March 30, 2014

The Tribune-Review Gets It Wrong. Again

And the "it" is Climate Science.

Yea, I know.  Go figure.

Here's what we find in Scaife's Tribune-Review:
Breitbart-London reports that a soon-to-be-released study by none other than the U.N.'s Intergovernmental Panel on Climate Change radically reduces the previously estimated economic costs of “global warming.” Previous studies placed the costs at between 5 percent and 20 percent of world GDP. The new study slashes that cost to between 0.2 percent and 2 percent of world GDP. As Breitbart tells it, “all it would take is an annual growth rate of 2.4 percent for the economic costs of climate change to be wiped out within a month.” So much for the “moral challenge of our time.” [Bolding in original.]
Ok.  So that leads to this piece in Breitbart-London.  Which says:
The economic costs of 'global warming' have been grossly overestimated, a leaked report - shortly to be published by the Intergovernmental Panel on Climate Change (IPCC) - has admitted.

Previous reports - notably the hugely influential 2006 Stern Review - have put the costs to the global economy caused by 'climate change' at between 5 and 20 percent of world GDP.

But the latest estimates, to be published by Working Group II of the IPCC's Fifth Assessment Report, say that a 2.5 degrees Celsius rise in global temperatures by the end of the century will cost the world economy between just 0.2 and 2 percent of its GDP.
However, Reuters reports:
Many governments want sterner warnings of probable economic damage from global warming in a draft U.N. report due on Monday, saying that existing estimates of trillions of dollars in losses are only part of the picture.

A final draft before talks this week among governments and scientists in Japan projected that warming would cut economic output by between 0.2 and 2.0 percent a year by damaging human health, disrupting water supplies and raising sea levels.

But many countries reckon that is an underestimate because it excludes risks of catastrophic changes, such as a runaway melt of Greenland's ice, collapse of coral reefs or a drying of the Amazon rainforest that could cause massive economic losses. [Emphasis added.]
And so:
Trying to address the objections, an updated draft text from the meeting on Friday, obtained by Reuters, adds that impact estimates "do not yet account for catastrophic changes, tipping points, and many other details."
But there's a bit more to the story.  Reuters has this:
The projected 0.2 to 2.0 percent range for economic losses is based on warming of 2.5 degrees Celsius (4.5 Fahrenheit) above pre-industrial times, more than a 2.0C (3.6F) ceiling set by almost 200 governments for limiting heatwaves, floods, droughts and rising seas.

The range was drawn from a sub-chapter co-led by Richard Tol, an economist at the University of Sussex in England who is often at odds with scientific colleagues for saying that moderate global warming may have economic benefits.
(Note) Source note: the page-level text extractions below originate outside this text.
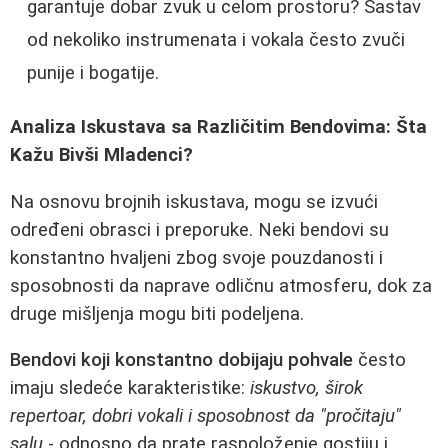
garantuje dobar zvuk u celom prostoru? Sastav
od nekoliko instrumenata i vokala često zvuči
punije i bogatije.
Analiza Iskustava sa Različitim Bendovima: Šta
Kažu Bivši Mladenci?
Na osnovu brojnih iskustava, mogu se izvući
određeni obrasci i preporuke. Neki bendovi su
konstantno hvaljeni zbog svoje pouzdanosti i
sposobnosti da naprave odličnu atmosferu, dok za
druge mišljenja mogu biti podeljena.
Bendovi koji konstantno dobijaju pohvale
često
imaju sledeće karakteristike:
iskustvo, širok
repertoar, dobri vokali i sposobnost da "pročitaju"
salu
- odnosno da prate raspoloženje gostiju i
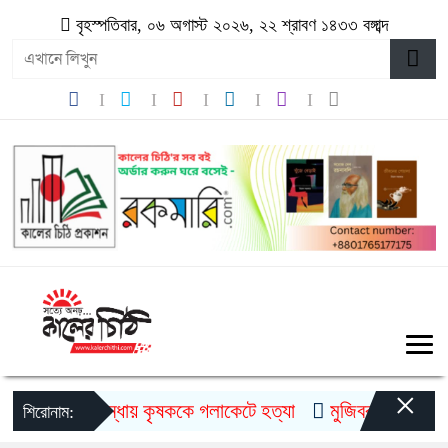
বৃহস্পতিবার, ০৬ অগাস্ট ২০২৬, ২২ শ্রাবণ ১৪৩৩ বঙ্গাব্দ
×
গাইবান্ধায় কৃষককে গলাকেটে হত্যা
মুজিববর্ষ উদযাপনে ৯
শিরোনাম:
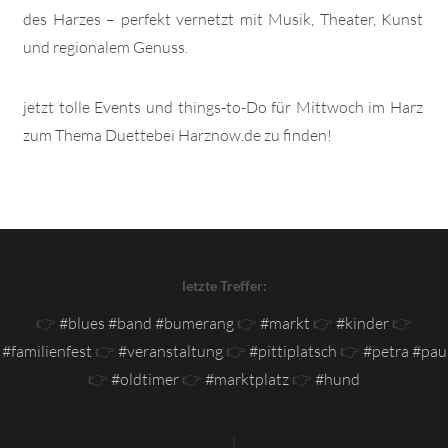
des Harzes – perfekt vernetzt mit Musik, Theater, Kunst
und regionalem Genuss.
jetzt tolle Events und things-to-Do für Mittwoch im Harz
zum Thema Duettebei Harznow.de zu finden!
letzte Treffer:
👉
#blues #band #bumerang
👉
#markt
👉
#kinder
👉
#familienfest
👉
#veranstaltung
👉
#pittiplatsch
👉
#petra #pau
👉
#oldtimer
👉
#marktplatz
👉
#hund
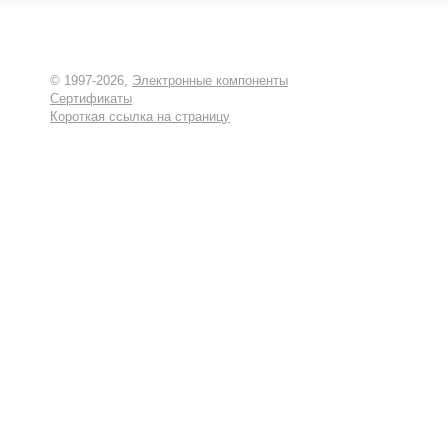
© 1997-2026,
Электронные компоненты
Сертификаты
Короткая ссылка на страницу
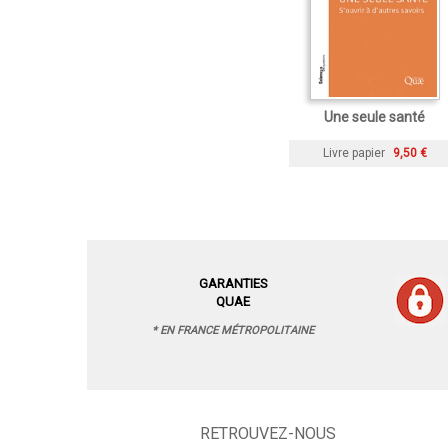
Une seule santé
Livre papier
9,50 €
GARANTIES
QUAE
* EN FRANCE MÉTROPOLITAINE
RETROUVEZ-NOUS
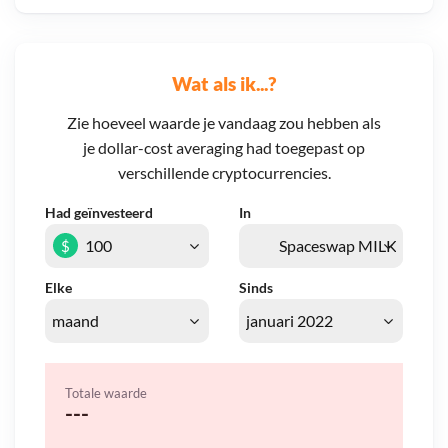
Wat als ik...?
Zie hoeveel waarde je vandaag zou hebben als
je dollar-cost averaging had toegepast op
verschillende cryptocurrencies.
Had geïnvesteerd
In
$
Elke
Sinds
Totale waarde
---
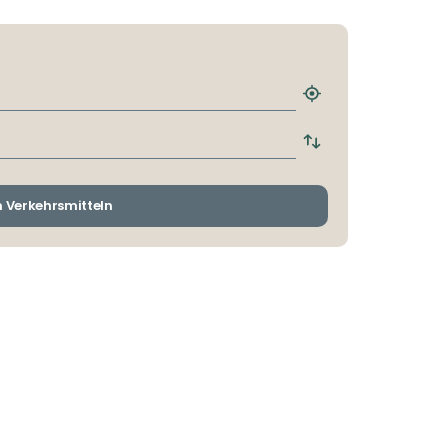
Nächstgelegene
Haltestelle
finden
Abfahrts-
und
Ankunftshaltestelle
wechseln
n Verkehrsmitteln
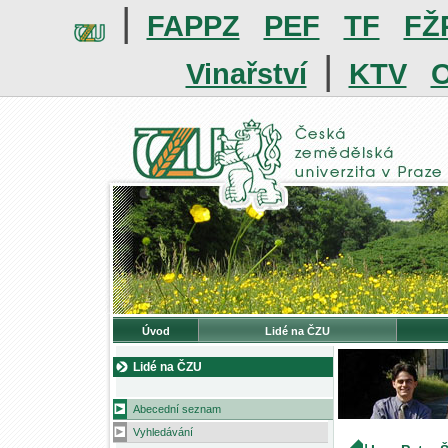
|
FAPPZ
PEF
TF
FŽ
|
Vinařství
KTV
O
Úvod
Lidé na ČZU
Lidé na ČZU
Abecední seznam
Vyhledávání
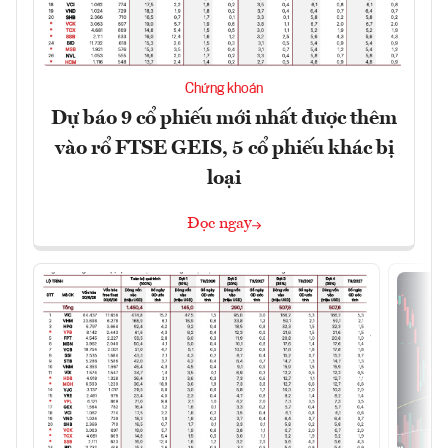
Chứng khoán
Dự báo 9 cổ phiếu mới nhất được thêm
vào rổ FTSE GEIS, 5 cổ phiếu khác bị
loại
Đọc ngay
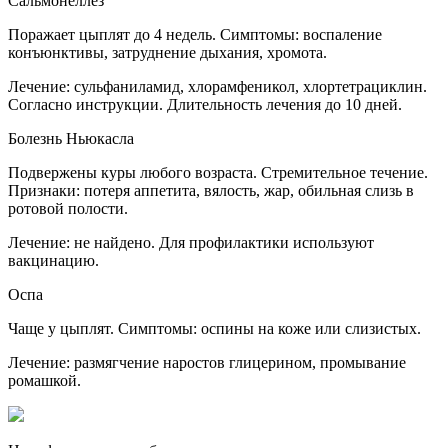
Сальмонеллез
Поражает цыплят до 4 недель. Симптомы: воспаление
конъюнктивы, затруднение дыхания, хромота.
Лечение: сульфаниламид, хлорамфеникол, хлортетрациклин.
Согласно инструкции. Длительность лечения до 10 дней.
Болезнь Ньюкасла
Подвержены куры любого возраста. Стремительное течение.
Признаки: потеря аппетита, вялость, жар, обильная слизь в
ротовой полости.
Лечение: не найдено. Для профилактики используют
вакцинацию.
Оспа
Чаще у цыплят. Симптомы: оспины на коже или слизистых.
Лечение: размягчение наростов глицерином, промывание
ромашкой.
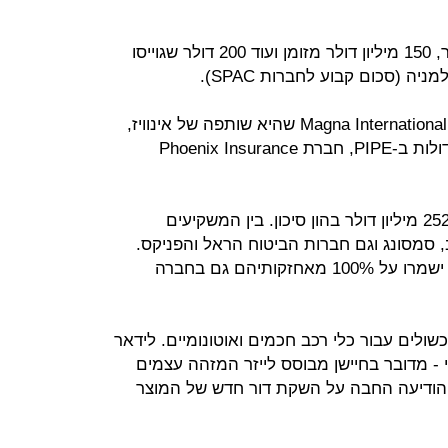
אינוויז תגייס מהעסקה 350 מיליון דולר, 150 מיליון דולר מזומן ועוד 200 דולר שגוייסו
אלה גוייסו בין השאר ממשקיעים כמו Magna International שהיא שותפה של אינוויז,
Antara Capital, אחת המשקיעות הגדולות ב-PIPE, חברת Phoenix Insurance
אינוויז נוסדה ב-2016 וגייסה עד היום 252 מיליון דולר בהון סיכון. בין המשקיעים
 סמסונג וגם חברות הביטוח הראל והפניקס.
מהחברה נמסר כי על המשקיעים בה ישמרו על 100% מאחזקותיהם גם בחברה
כשולים עבור כלי רכב חכמים ואוטונומיים. לידאר
 - מדובר בחיישן מבוסס לייזר המזהה עצמים
הודיעה החבה על השקת דור חדש של המוצר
He said this week he had pulled out from the 70-strong team writing the draft summary, saying he viewed parts as alarmist.
Ah, well then.  An outlier economist who's at odds with mainstream climate science.  Climate Science Watch has more:
With respect to global GDP, the WG2 report offers cost estimates only up to 2.5ºC of warming. These impacts are negative, estimated to cost up to 2% of global income, which is acknowledged to be only a partial estimate. In fact, the costs of 2.5ºC of warming laid out in WG2 are something of a best-case scenario (or at least a reasonably good scenario), showing what will happen IF we take strong action to reduce carbon emissions. If we do not take action on climate mitigation, we could be experiencing around 4ºC of warming by 2100 according to the business as usual (RCP 8.5) scenario (WGI Annex II Table 7.5). That’s uncharted territory and possible even within the lifetimes of some who are alive today.
And The Stern Review so dutifully criticized by Breitbart London said, in 2006, of its GDP warnings:
Using the results from formal economic models, the Review estimates that if we don’t act, the overall costs and risks of climate change will be equivalent to losing at least 5% of global GDP each year, now and forever. If a wider range of risks and impacts is taken into account, the estimates of damage could rise to 20% of GDP or more.
So the .02-2% of GDP is if the world takes "strong action" while the 5-20% of GDP is if the world does nothing.  And yet Breitbart says that the former invalidates the latter.  I'd say it invalidates Breitbart London.

Now go back and read what the Trib wrote.  And while you're reading notice all the important stuff they've left out.  Once you've done that, you can decide for yourselves how valuable it is.